**Your assignment**
Where the lines below hold images, skip those and copy every word exactly.

[Records from a data collection]

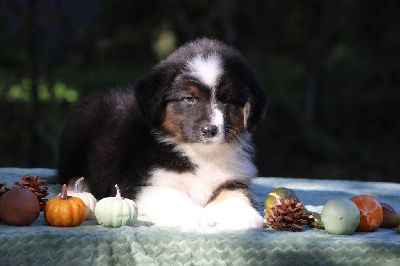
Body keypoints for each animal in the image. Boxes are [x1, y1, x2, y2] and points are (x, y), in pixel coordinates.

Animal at [56, 38, 268, 229]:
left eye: (227, 100)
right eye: (189, 98)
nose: (209, 130)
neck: (198, 153)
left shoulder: (232, 178)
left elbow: (236, 194)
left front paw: (245, 215)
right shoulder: (136, 185)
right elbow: (172, 196)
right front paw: (198, 215)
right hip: (76, 137)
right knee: (65, 173)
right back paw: (81, 186)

**Solved problem**
Body keypoints for each animal in the image. Boxes are [x1, y1, x2, y2] and points are (x, y), in pixel coordinates.

Animal at [56, 38, 268, 229]:
left eye: (227, 100)
right eye: (189, 98)
nose: (209, 130)
neck: (198, 153)
left shoulder: (232, 178)
left elbow: (236, 194)
left front paw: (245, 215)
right shoulder: (136, 185)
right elbow: (172, 196)
right front paw: (198, 215)
right hip: (76, 137)
right knee: (65, 173)
right back paw: (81, 186)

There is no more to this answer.